Though it may be somewhat impolitic to say so, I've often remarked that Jesuits are like the "little girl with the little curl, right in the middle of her forhead." When they're good, they're very, very good, and when they're bad, their horrid.
And so it's always been, I suppose. They've also had a knack for getting into trouble, even when not being horrid.
The current Society of Jesus is, and is not, the Society of Jesus originally founded by the former Spanish soldier who wanted to build a spiritual army for the Church. The original Society, founded in 1541, was suppressed in 1773, the outcome of a long series of political intrigues. A rather serious set of events involving, among other things, commerce rights and the War of Paraguay, led to the Society being made illegal in Portugal in 1759. Jesuit power in Martinique combined with the dispute with the Jansenists combined with the French need to raise funds to compensate for what they were losing to the English navy led to their being made illegal in France in 1764. A faction of anti-clericalists in Spain managed to get them made illegal in Spanish dominions in 1767. In 1769 Clement XIV was made Pope, and found himself immediately hounded to put an end to the Jesuits once and for all. He gave in so far as to order the Suppression of the Society in all Catholic nations. And that, it seemed, was that.

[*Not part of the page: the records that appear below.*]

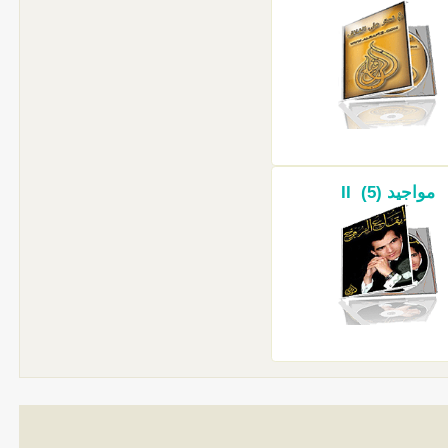
مواجيد II (5)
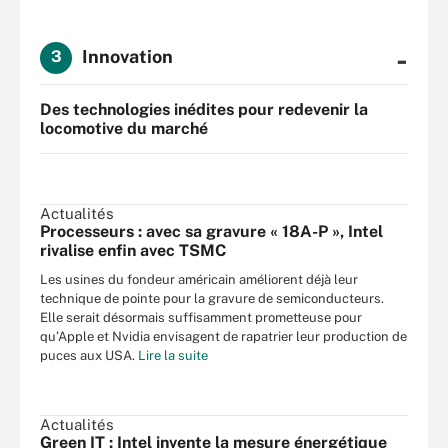
-
Innovation
3
Des technologies inédites pour redevenir la
locomotive du marché
Actualités
Processeurs : avec sa gravure « 18A-P », Intel
rivalise enfin avec TSMC
Les usines du fondeur américain améliorent déjà leur
technique de pointe pour la gravure de semiconducteurs.
Elle serait désormais suffisamment prometteuse pour
qu’Apple et Nvidia envisagent de rapatrier leur production de
puces aux USA.
Lire la suite
Actualités
Green IT : Intel invente la mesure énergétique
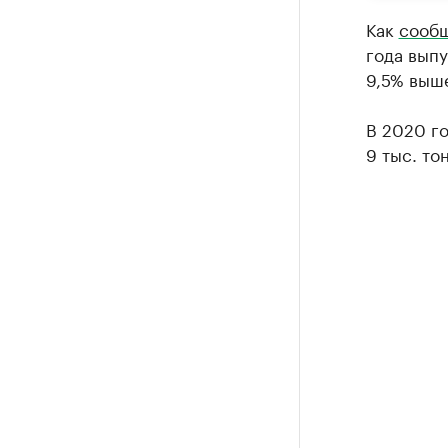
Как
сообщ
года выпу
9,5% выше
В 2020 г
9 тыс. то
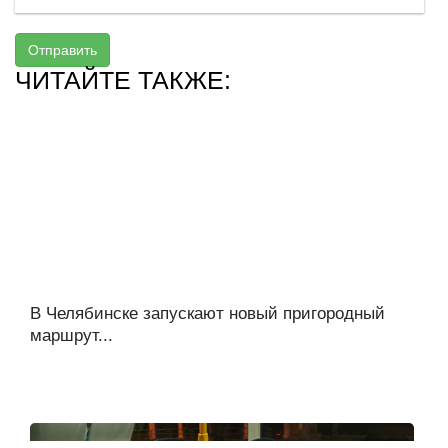
Отправить
ЧИТАЙТЕ ТАКЖЕ:
В Челябинске запускают новый пригородный
маршрут...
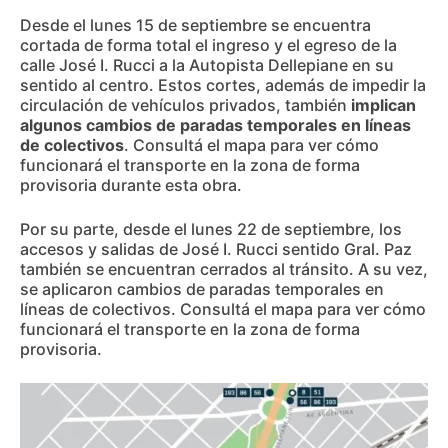
Desde el lunes 15 de septiembre se encuentra
cortada de forma total el ingreso y el egreso de la
calle José I. Rucci a la Autopista Dellepiane en su
sentido al centro. Estos cortes, además de impedir la
circulación de vehículos privados, también
implican
algunos cambios de paradas temporales en líneas
de colectivos
. Consultá el mapa para ver cómo
funcionará el transporte en la zona de forma
provisoria durante esta obra.
Por su parte, desde el lunes 22 de septiembre, los
accesos y salidas de José I. Rucci sentido Gral. Paz
también se encuentran cerrados al tránsito. A su vez,
se aplicaron cambios de paradas temporales en
líneas de colectivos. Consultá el mapa para ver cómo
funcionará el transporte en la zona de forma
provisoria.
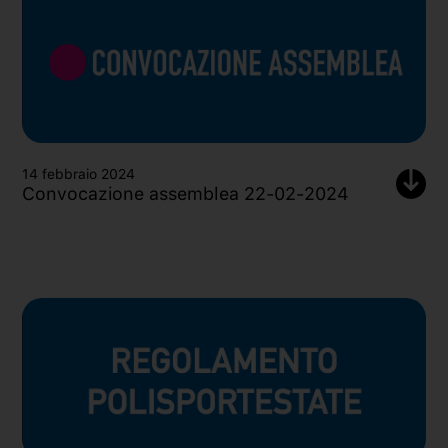
14 febbraio 2024
Convocazione assemblea 22-02-2024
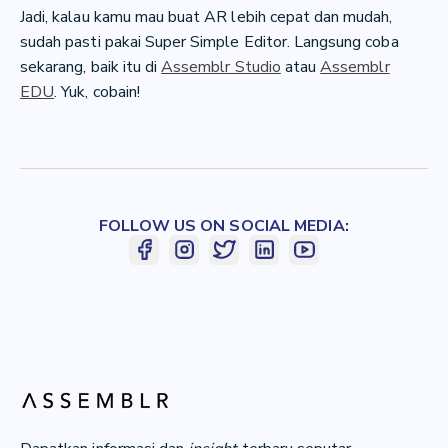
Jadi, kalau kamu mau buat AR lebih cepat dan mudah,
sudah pasti pakai Super Simple Editor. Langsung coba
sekarang, baik itu di
Assemblr Studio
atau
Assemblr
EDU
. Yuk, cobain!
FOLLOW US ON SOCIAL MEDIA:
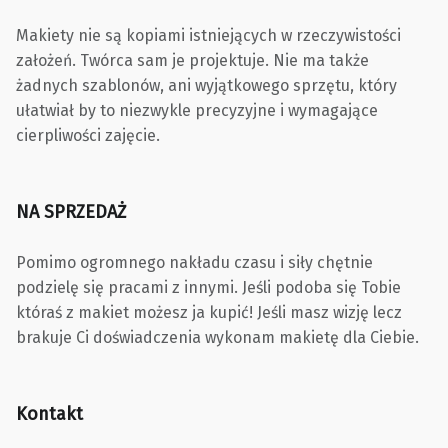
Makiety nie są kopiami istniejących w rzeczywistości
założeń. Twórca sam je projektuje. Nie ma także
żadnych szablonów, ani wyjątkowego sprzętu, który
ułatwiał by to niezwykle precyzyjne i wymagające
cierpliwości zajęcie.
NA SPRZEDAŻ
Pomimo ogromnego nakładu czasu i siły chętnie
podzielę się pracami z innymi. Jeśli podoba się Tobie
któraś z makiet możesz ja kupić! Jeśli masz wizję lecz
brakuje Ci doświadczenia wykonam makietę dla Ciebie.
Kontakt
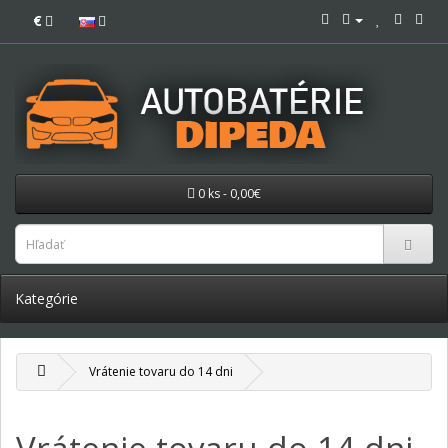
€
0 ks - 0,00€
Kategórie
Vrátenie tovaru do 14 dni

But the Jesuits turned out not so easy to suppress. Much of the detail of putting the Suppression into effect was left to local bishops; in many places they were still allowed to teach as long as they did so under the authority of a secular priest rather than a Jesuit superior. And in Russia the Jesuits even kept most of their structure, since they were backed by the Imperial Court, who had the promulgation of the brief ordering the Suppression delayed. And in the meantime odd things were happening. The primary instigators in the Suppression had always been the Bourbon courts; but some of them were facing hard times due to little things like the French Revolution. During the time of Pius VI, Rome refused to issue anything official, and upheld the suppression, but the Pope often gave verbal assent to Jesuit undertakings, such as the aggregation of the English Jesuits to the Russian Jesuits in 1803. The US's first Jesuit college, Georgetown, became Jesuit during the Suppression, by association in 1805 with the Society in Russia. In addition, some former Jesuits joined together to form smaller societies that were Jesuit in all but name. The Society was officially restored on August 7, 1814; in effect, it extended the state of the Jesuits in Russia into the rest of the world. (The Russians threw the Jesuits out in 1820. Jesuits have often mused on the curious state of affairs whereby Russia, always hostile to the Jesuits, just shortly before they were suppressed become sufficiently open to them to preserve the Society intact there, and stayed open enough for this just long enough to see the Society restored everywhere else.) Things did not run smoothly for the Jesuits after that; the entire nineteenth century was on-again, off-again as they flourished, were exiled, returned, were persecuted by law, rebounded, and, in short, suffered every twist of fortune imaginable.
It was a Jesuit, I think, who once said that Jesuits are only not in trouble when they are taking a rest from being Jesuits.